Work to complete ::
Copy out the data below, swapping "BEYOND Expo" for "BEYOND Summit" wherever it occurs and leaving everything else unchanged. Leave out the pictures.

Extracted records ::
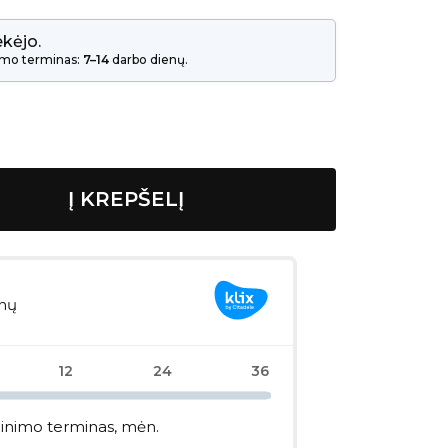
kėjo.
mo terminas:
7–14
darbo dienų.
Į KREPŠELĮ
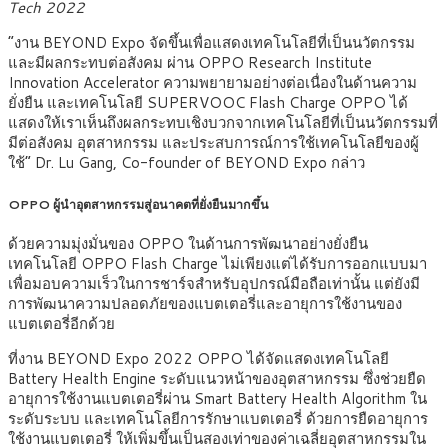
Tech 2022
“งาน BEYOND Expo จัดขึ้นเพื่อแสดงเทคโนโลยีที่เป็นนวัตกรรม
และมีผลกระทบต่อสังคม ผ่าน OPPO Research Institute
Innovation Accelerator ความพยายามอย่างต่อเนื่องในด้านความ
ยั่งยืน และเทคโนโลยี SUPERVOOC Flash Charge OPPO ได้
แสดงให้เราเห็นถึงผลกระทบเชิงบวกจากเทคโนโลยีที่เป็นนวัตกรรมที่
มีต่อสังคม อุตสาหกรรม และประสบการณ์การใช้เทคโนโลยีของผู้
ใช้” Dr. Lu Gang, Co-founder of BEYOND Expo กล่าว
OPPO ผู้นำอุตสาหกรรมสู่อนาคตที่ยั่งยืนมากขึ้น
ด้วยความมุ่งมั่นของ OPPO ในด้านการพัฒนาอย่างยั่งยืน
เทคโนโลยี OPPO Flash Charge ไม่เพียงแต่ได้รับการออกแบบมา
เพื่อมอบความเร็วในการชาร์จสำหรับอุปกรณ์มือถือเท่านั้น แต่ยังมี
การพัฒนาความปลอดภัยของแบตเตอรี่และอายุการใช้งานของ
แบตเตอรี่อีกด้วย
ที่งาน BEYOND Expo 2022 OPPO ได้จัดแสดงเทคโนโลยี
Battery Health Engine ระดับแนวหน้าของอุตสาหกรรม ซึ่งช่วยยืด
อายุการใช้งานแบตเตอรี่ผ่าน Smart Battery Health Algorithm ใน
ระดับระบบ และเทคโนโลยีการรักษาแบตเตอรี่ ด้วยการยืดอายุการ
ใช้งานแบตเตอรี่ ให้เพิ่มขึ้นเป็นสองเท่าของค่าเฉลี่ยอุตสาหกรรมใน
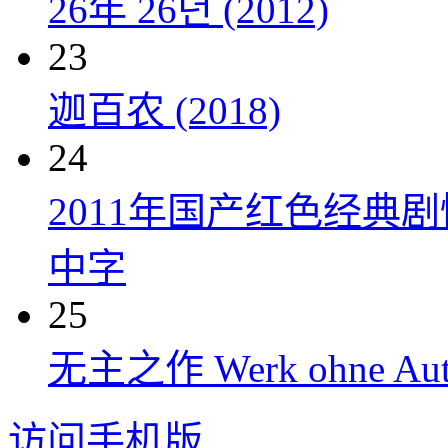
26年 26년 (2012)
23
迦百农 (2018)
24
2011年国产红色经典
中字
25
无主之作 Werk ohne Auto
访问手机版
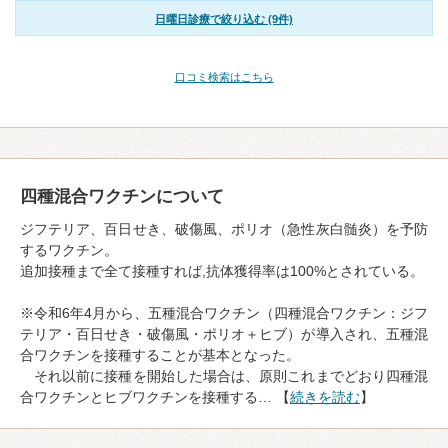
日曜日診療で絞り込む (9件)
口コミ検索はこちら
四種混合ワクチンについて
ジフテリア、百日せき、破傷風、ポリオ（急性灰白髄炎）を予防
するワクチン。
追加接種まで全て接種すれば,抗体獲得率は100%とされている。
※令和6年4月から、五種混合ワクチン（四種混合ワクチン：ジフ
テリア・百日せき・破傷風・ポリオ＋ヒブ）が導入され、五種混
合ワクチンを接種することが基本となった。
それ以前に接種を開始した場合は、原則これまでどおり四種混
合ワクチンとヒブワクチンを接種する… 【
続きを読む
】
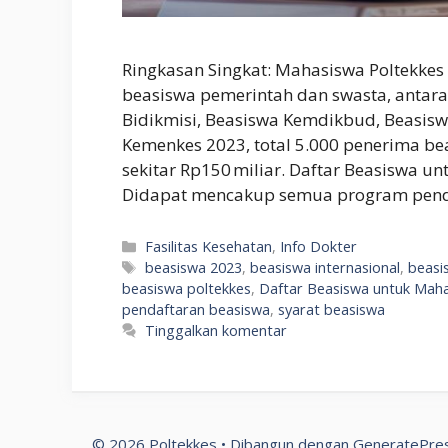
Ringkasan Singkat: Mahasiswa Poltekk
beasiswa pemerintah dan swasta, antara
Bidikmisi, Beasiswa Kemdikbud, Beasisw
Kemenkes 2023, total 5.000 penerima be
sekitar Rp150 miliar. Daftar Beasiswa u
Didapat mencakup semua program pen
Kategori
Fasilitas Kesehatan
,
Info Dokter
Tag
beasiswa 2023
,
beasiswa internasional
,
beasi
beasiswa poltekkes
,
Daftar Beasiswa untuk Maha
pendaftaran beasiswa
,
syarat beasiswa
Tinggalkan komentar
© 2026 Poltekkes
• Dibangun dengan
GeneratePre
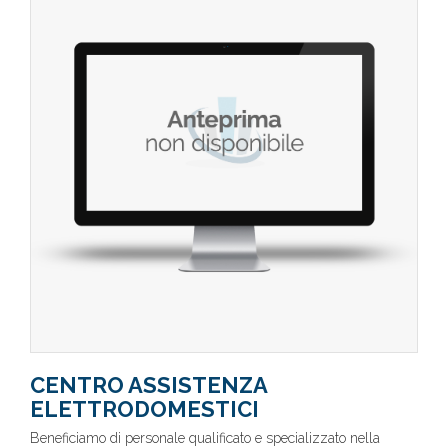
CENTRO ASSISTENZA
ELETTRODOMESTICI
Beneficiamo di personale qualificato e specializzato nella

Exercise result ::
kėjo.
mo terminas:
7–14
darbo dienų.
Į KREPŠELĮ
Tech 2022
“งาน BEYOND Summit จัดขึ้นเพื่อแสดงเทคโนโลยีที่เป็นนวัตกรรม
และมีผลกระทบต่อสังคม ผ่าน OPPO Research Institute
Innovation Accelerator ความพยายามอย่างต่อเนื่องในด้านความ
ยั่งยืน และเทคโนโลยี SUPERVOOC Flash Charge OPPO ได้
แสดงให้เราเห็นถึงผลกระทบเชิงบวกจากเทคโนโลยีที่เป็นนวัตกรรมที่
มีต่อสังคม อุตสาหกรรม และประสบการณ์การใช้เทคโนโลยีของผู้
ใช้” Dr. Lu Gang, Co-founder of BEYOND Summit กล่าว
OPPO ผู้นำอุตสาหกรรมสู่อนาคตที่ยั่งยืนมากขึ้น
ด้วยความมุ่งมั่นของ OPPO ในด้านการพัฒนาอย่างยั่งยืน
เทคโนโลยี OPPO Flash Charge ไม่เพียงแต่ได้รับการออกแบบมา
เพื่อมอบความเร็วในการชาร์จสำหรับอุปกรณ์มือถือเท่านั้น แต่ยังมี
การพัฒนาความปลอดภัยของแบตเตอรี่และอายุการใช้งานของ
แบตเตอรี่อีกด้วย
ที่งาน BEYOND Summit 2022 OPPO ได้จัดแสดงเทคโนโลยี
Battery Health Engine ระดับแนวหน้าของอุตสาหกรรม ซึ่งช่วยยืด
อายุการใช้งานแบตเตอรี่ผ่าน Smart Battery Health Algorithm ใน
ระดับระบบ และเทคโนโลยีการรักษาแบตเตอรี่ ด้วยการยืดอายุการ
ใช้งานแบตเตอรี่ ให้เพิ่มขึ้นเป็นสองเท่าของค่าเฉลี่ยอุตสาหกรรมใน
26年 26년 (2012)
23
迦百农 (2018)
24
2011年国产红色经典
中字
25
无主之作 Werk ohne Auto
访问手机版
日曜日診療で絞り込む (9件)
口コミ検索はこちら
四種混合ワクチンについて
ジフテリア、百日せき、破傷風、ポリオ（急性灰白髄炎）を予防
するワクチン。
追加接種まで全て接種すれば,抗体獲得率は100%とされている。
※令和6年4月から、五種混合ワクチン（四種混合ワクチン：ジフ
テリア・百日せき・破傷風・ポリオ＋ヒブ）が導入され、五種混
合ワクチンを接種することが基本となった。
それ以前に接種を開始した場合は、原則これまでどおり四種混
合ワクチンとヒブワクチンを接種する… 【
続きを読む
】
Ringkasan Singkat: Mahasiswa Poltekk
beasiswa pemerintah dan swasta, antara
Bidikmisi, Beasiswa Kemdikbud, Beasisw
Kemenkes 2023, total 5.000 penerima be
sekitar Rp150 miliar. Daftar Beasiswa u
Didapat mencakup semua program pen
Kategori
Fasilitas Kesehatan
,
Info Dokter
Tag
beasiswa 2023
,
beasiswa internasional
,
beasi
beasiswa poltekkes
,
Daftar Beasiswa untuk Maha
pendaftaran beasiswa
,
syarat beasiswa
Tinggalkan komentar
© 2026 Poltekkes
• Dibangun dengan
GeneratePre
CENTRO ASSISTENZA
ELETTRODOMESTICI
Beneficiamo di personale qualificato e specializzato nella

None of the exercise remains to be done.